*Exercise objective*.
Return, from the material below, each line in which "Type" occurs.

*Data in this exercise*.
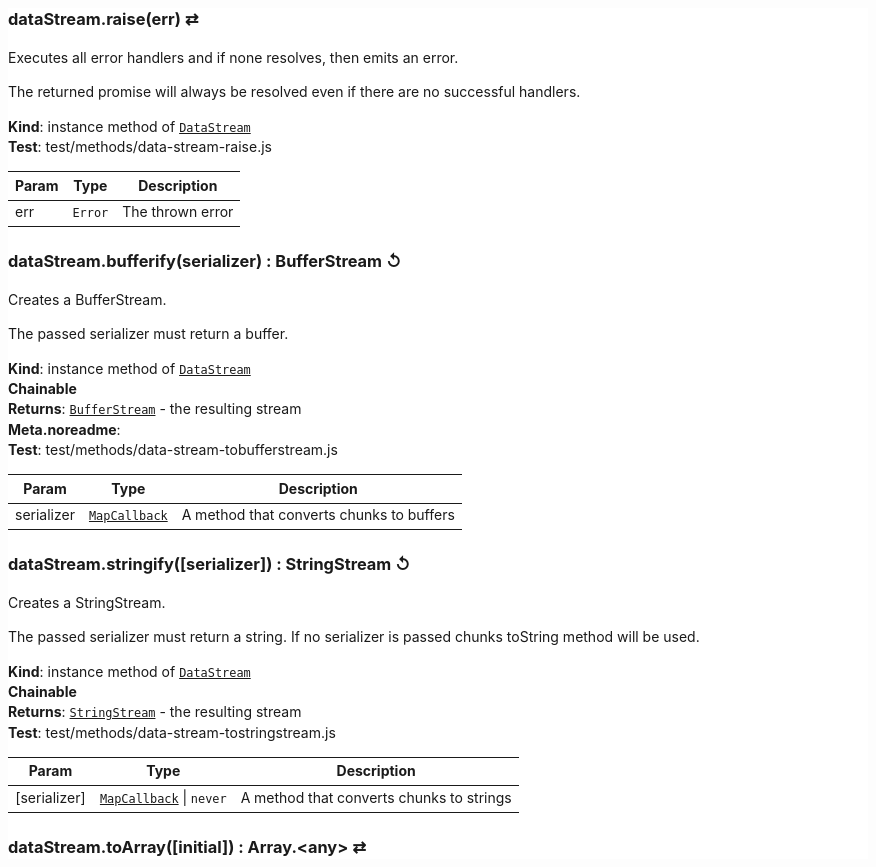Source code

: <a name="module_scramjet.DataStream+raise"></a>

### dataStream.raise(err) ⇄

Executes all error handlers and if none resolves, then emits an error.

The returned promise will always be resolved even if there are no successful handlers.

**Kind**: instance method of [<code>DataStream</code>](#module_scramjet.DataStream)  
**Test**: test/methods/data-stream-raise.js

| Param | Type               | Description      |
| ----- | ------------------ | ---------------- |
| err   | <code>Error</code> | The thrown error |

<a name="module_scramjet.DataStream+bufferify"></a>

### dataStream.bufferify(serializer) : BufferStream ↺

Creates a BufferStream.

The passed serializer must return a buffer.

**Kind**: instance method of [<code>DataStream</code>](#module_scramjet.DataStream)  
**Chainable**  
**Returns**: [<code>BufferStream</code>](buffer-stream/#module_scramjet.BufferStream) - the resulting stream  
**Meta.noreadme**:  
**Test**: test/methods/data-stream-tobufferstream.js

| Param      | Type                                                                             | Description                              |
| ---------- | -------------------------------------------------------------------------------- | ---------------------------------------- |
| serializer | [<code>MapCallback</code>](/framework/definitions/#module_scramjet..MapCallback) | A method that converts chunks to buffers |

<a name="module_scramjet.DataStream+stringify"></a>

### dataStream.stringify([serializer]) : StringStream ↺

Creates a StringStream.

The passed serializer must return a string. If no serializer is passed chunks
toString method will be used.

**Kind**: instance method of [<code>DataStream</code>](#module_scramjet.DataStream)  
**Chainable**  
**Returns**: [<code>StringStream</code>](string-stream/#module_scramjet.StringStream) - the resulting stream  
**Test**: test/methods/data-stream-tostringstream.js

| Param        | Type                                                                                                   | Description                              |
| ------------ | ------------------------------------------------------------------------------------------------------ | ---------------------------------------- |
| [serializer] | [<code>MapCallback</code>](/framework/definitions/#module_scramjet..MapCallback) \| <code>never</code> | A method that converts chunks to strings |

<a name="module_scramjet.DataStream+toArray"></a>

### dataStream.toArray([initial]) : Array.&lt;any&gt; ⇄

*Exercise solution*.
| Param | Type               | Description      |
| Param      | Type                                                                             | Description                              |
| Param        | Type                                                                                                   | Description                              |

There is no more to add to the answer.